Health target results come back positive

Column Articles
Thursday, September 1, 2016

Ensuring New Zealanders can access better, sooner, more convenient healthcare remains the Government’s number one funding priority, and the latest quarterly data shows our progress from the previous quarter has been largely maintained.

District health boards (DHBs) are once again performing more elective surgeries, surpassing the health target by eight per cent. People are spending less time waiting in emergency departments with 94 per cent of patients admitted, discharged or transferred from the ED within six hours. Immunisation coverage for our children remains at 93 per cent and more people are being supported to make healthy changes to their lifestyles by quitting smoking.

Bay of Plenty DHB will receive an extra $32 million in new money this year from Budget 2016, taking the DHB’s total funding to $718 million for 2016/17. That’s an extra $202 million in funding over the last eight years which will ensure that our DHB can continue delivering better health services.


Our DHB is also supported with more doctors and nurses, as of 31 March 2016 there were over 310 doctor full-time equivalents and around 1,040 nurse full-time equivalents employed by Bay of Plenty DHB. That’s almost 80 more doctors and 190 more nurses compared to 2008. This increase will help ensure that the Bay has a health workforce that is well equipped to handle current and future demands.

 

Access to elective surgery is a priority for this Government. As part of Budget 2016 we invested an extra $96 million over four years to ensure more New Zealanders receive the surgery they need.
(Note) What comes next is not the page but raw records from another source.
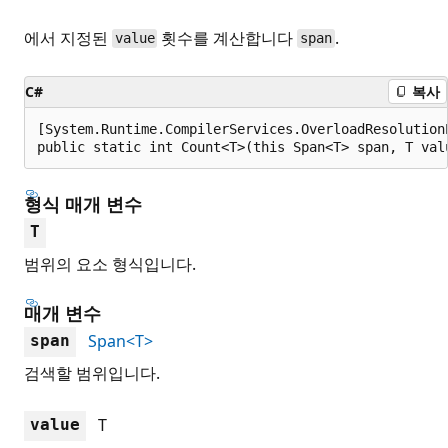
에서 지정된
횟수를 계산합니다
.
value
span
C#
복사
[System.Runtime.CompilerServices.OverloadResolutionP
public static int Count<T>(this Span<T> span, T val
형식 매개 변수
T
범위의 요소 형식입니다.
매개 변수
Span<T>
span
검색할 범위입니다.
T
value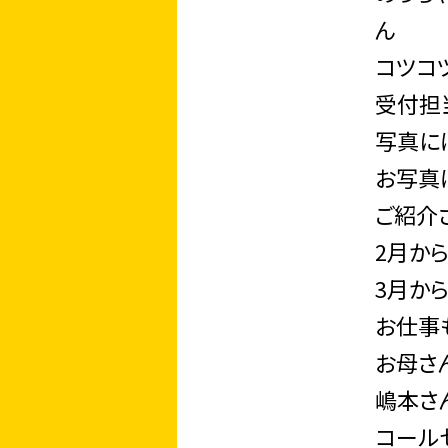
ん
コツコ
受付担
写真に
お写真
ご紹介
2月か
3月か
お仕事
お母さ
嶋本さ
コール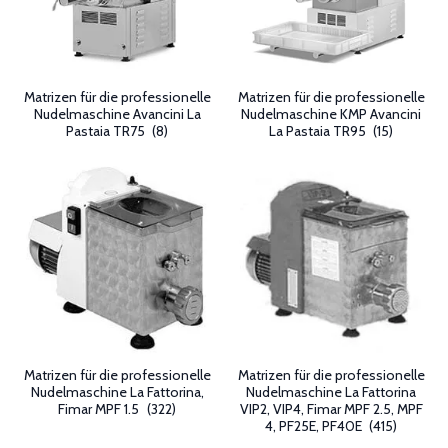
Matrizen für die professionelle
Matrizen für die professionelle
Nudelmaschine Avancini La
Nudelmaschine KMP Avancini
Pastaia TR75
(8)
La Pastaia TR95
(15)
Matrizen für die professionelle
Matrizen für die professionelle
Nudelmaschine La Fattorina,
Nudelmaschine La Fattorina
Fimar MPF 1.5
(322)
VIP2, VIP4, Fimar MPF 2.5, MPF
4, PF25E, PF40E
(415)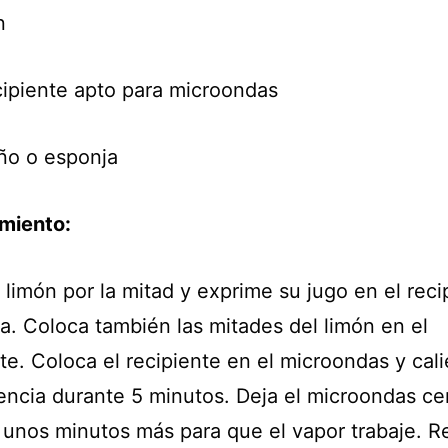
n
cipiente apto para microondas
ño o esponja
miento:
 limón por la mitad y exprime su jugo en el reci
a. Coloca también las mitades del limón en el
te. Coloca el recipiente en el microondas y cali
tencia durante 5 minutos. Deja el microondas ce
 unos minutos más para que el vapor trabaje. Re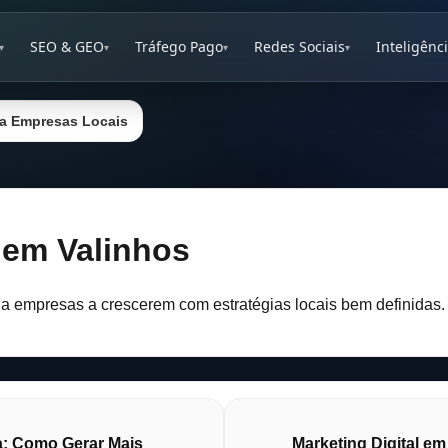
SEO & GEO
Tráfego Pago
Redes Sociais
Inteligênci
▾
▾
▾
▾
ara Empresas Locais
 em Valinhos
da empresas a crescerem com estratégias locais bem definidas.
a: Como Gerar Mais
Marketing Digital em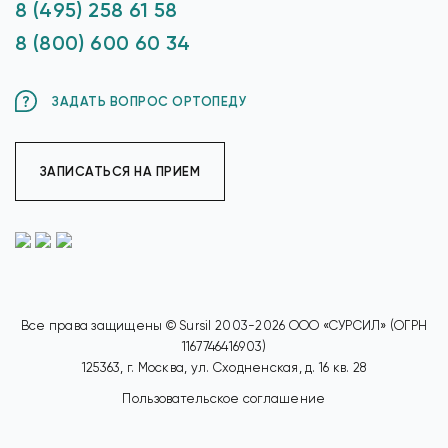
8 (495) 258 61 58
8 (800) 600 60 34
ЗАДАТЬ ВОПРОС ОРТОПЕДУ
ЗАПИСАТЬСЯ НА ПРИЕМ
Все права защищены © Sursil 2003-2026 ООО «СУРСИЛ» (ОГРН
1167746416903)
125363, г. Москва, ул. Сходненская, д. 16 кв. 28
Пользовательское соглашение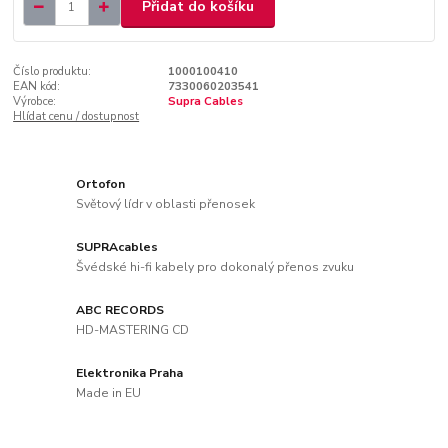
Přidat do košíku
Číslo produktu:
1000100410
EAN kód:
7330060203541
Výrobce:
Supra Cables
Hlídat cenu / dostupnost
Ortofon
Světový lídr v oblasti přenosek
SUPRAcables
Švédské hi-fi kabely pro dokonalý přenos zvuku
ABC RECORDS
HD-MASTERING CD
Elektronika Praha
Made in EU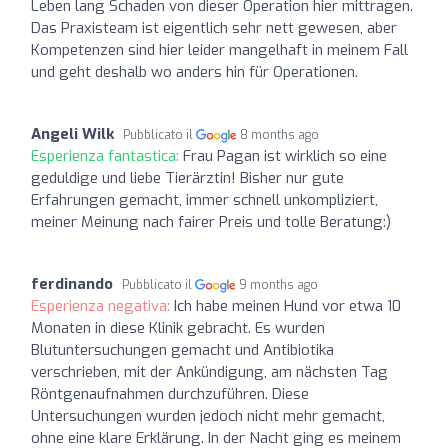
Leben lang Schaden von dieser Operation hier mittragen.
Das Praxisteam ist eigentlich sehr nett gewesen, aber
Kompetenzen sind hier leider mangelhaft in meinem Fall
und geht deshalb wo anders hin für Operationen.
Angeli Wilk
Pubblicato il
8 months ago
Esperienza fantastica:
Frau Pagan ist wirklich so eine
geduldige und liebe Tierärztin! Bisher nur gute
Erfahrungen gemacht, immer schnell unkompliziert,
meiner Meinung nach fairer Preis und tolle Beratung:)
ferdinando
Pubblicato il
9 months ago
Esperienza negativa:
Ich habe meinen Hund vor etwa 10
Monaten in diese Klinik gebracht. Es wurden
Blutuntersuchungen gemacht und Antibiotika
verschrieben, mit der Ankündigung, am nächsten Tag
Röntgenaufnahmen durchzuführen. Diese
Untersuchungen wurden jedoch nicht mehr gemacht,
ohne eine klare Erklärung. In der Nacht ging es meinem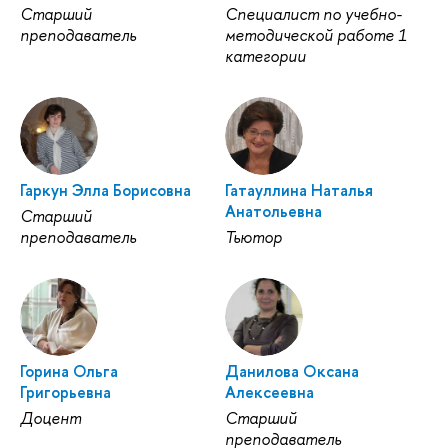
Старший
Специалист по учебно-
преподаватель
методической работе 1
категории
Гаркун Элла Борисовна
Гатауллина Наталья
Анатольевна
Старший
преподаватель
Тьютор
Горина Ольга
Данилова Оксана
Григорьевна
Алексеевна
Доцент
Старший
преподаватель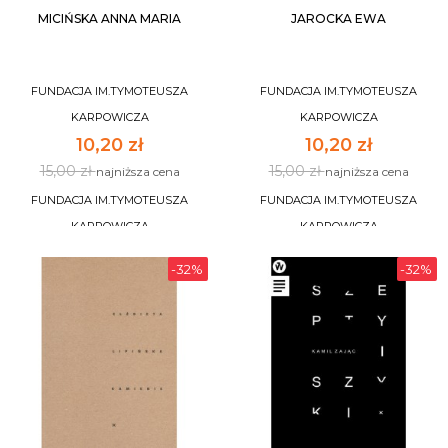
MICIŃSKA ANNA MARIA
JAROCKA EWA
FUNDACJA IM.TYMOTEUSZA
FUNDACJA IM.TYMOTEUSZA
KARPOWICZA
KARPOWICZA
10,20 zł
10,20 zł
15,00 zł
15,00 zł
najniższa cena
najniższa cena
FUNDACJA IM.TYMOTEUSZA
FUNDACJA IM.TYMOTEUSZA
KARPOWICZA
KARPOWICZA
-32%
-32%
DO KOSZYKA
DO KOSZYKA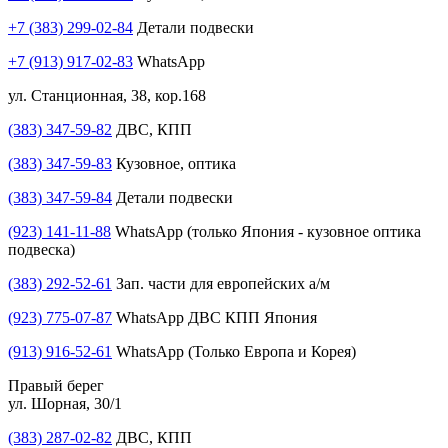
+7 (383) 299-02-84
Детали подвески
+7 (913) 917-02-83
WhatsApp
ул. Станционная, 38, кор.168
(383) 347-59-82
ДВС, КПП
(383) 347-59-83
Кузовное, оптика
(383) 347-59-84
Детали подвески
(923) 141-11-88
WhatsApp (только Япония - кузовное оптика
подвеска)
(383) 292-52-61
Зап. части для европейских а/м
(923) 775-07-87
WhatsApp ДВС КПП Япония
(913) 916-52-61
WhatsApp (Только Европа и Корея)
Правый берег
ул. Шорная, 30/1
(383) 287-02-82
ДВС, КПП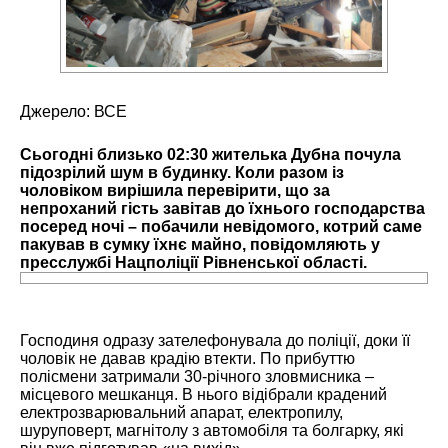
Джерело:
ВСЕ
Сьогодні близько 02:30 жителька Дубна почула
підозрілий шум в будинку. Коли разом із
чоловіком вирішила перевірити, що за
непроханий гість завітав до їхнього господарства
посеред ночі – побачили невідомого, котрий саме
пакував в сумку їхнє майно, повідомляють у
пресслужбі Нацполіції Рівненської області.
Господиня одразу зателефонувала до поліції, доки її
чоловік не давав крадію втекти. По прибуттю
полісмени затримали 30-річного зловмисника –
місцевого мешканця. В нього відібрали крадений
електрозварювальний апарат, електропилу,
шуруповерт, магнітолу з автомобіля та болгарку, які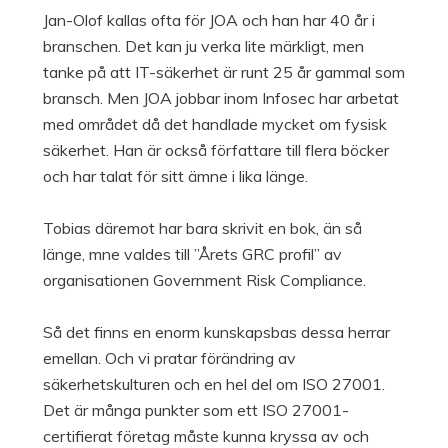
Jan-Olof kallas ofta för JOA och han har 40 år i
branschen. Det kan ju verka lite märkligt, men
tanke på att IT-säkerhet är runt 25 år gammal som
bransch. Men JOA jobbar inom Infosec har arbetat
med området då det handlade mycket om fysisk
säkerhet. Han är också författare till flera böcker
och har talat för sitt ämne i lika länge.
Tobias däremot har bara skrivit en bok, än så
länge, mne valdes till ”Årets GRC profil” av
organisationen Government Risk Compliance.
Så det finns en enorm kunskapsbas dessa herrar
emellan. Och vi pratar förändring av
säkerhetskulturen och en hel del om ISO 27001.
Det är många punkter som ett ISO 27001-
certifierat företag måste kunna kryssa av och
Since National came into Government the number of First Specialist Assessments has increased from 432,047 in 2008/09 to 551,013 in 2015/16. As a result, the number of patients receiving elective surgery has increased from 117,951 in 2007/08 to 171,608 in 2015/16.

DHBs are working hard to continue to improve the services they deliver. The target for more heart and diabetes checks was again met this quarter with 91 per cent. While it will remain an accountability measure for DHBs, this is the last quarter that the more heart and diabetes checks target will be reported as it’s been replaced by the new childhood obesity health target.

The new health target will see 95 per cent of obese children identified in the Before School Check (B4 School Check) programme offered a referral to the services they and their family need to support healthy eating and activity. By December 2017 over 4,000 children a year are expected to be supported to achieve a healthy weight.

Focusing on results, we are working towards specific, measurable targets to improve the lives of families, particularly the most vulnerable. These latest health target results are a credit to our health workforce throughout the country.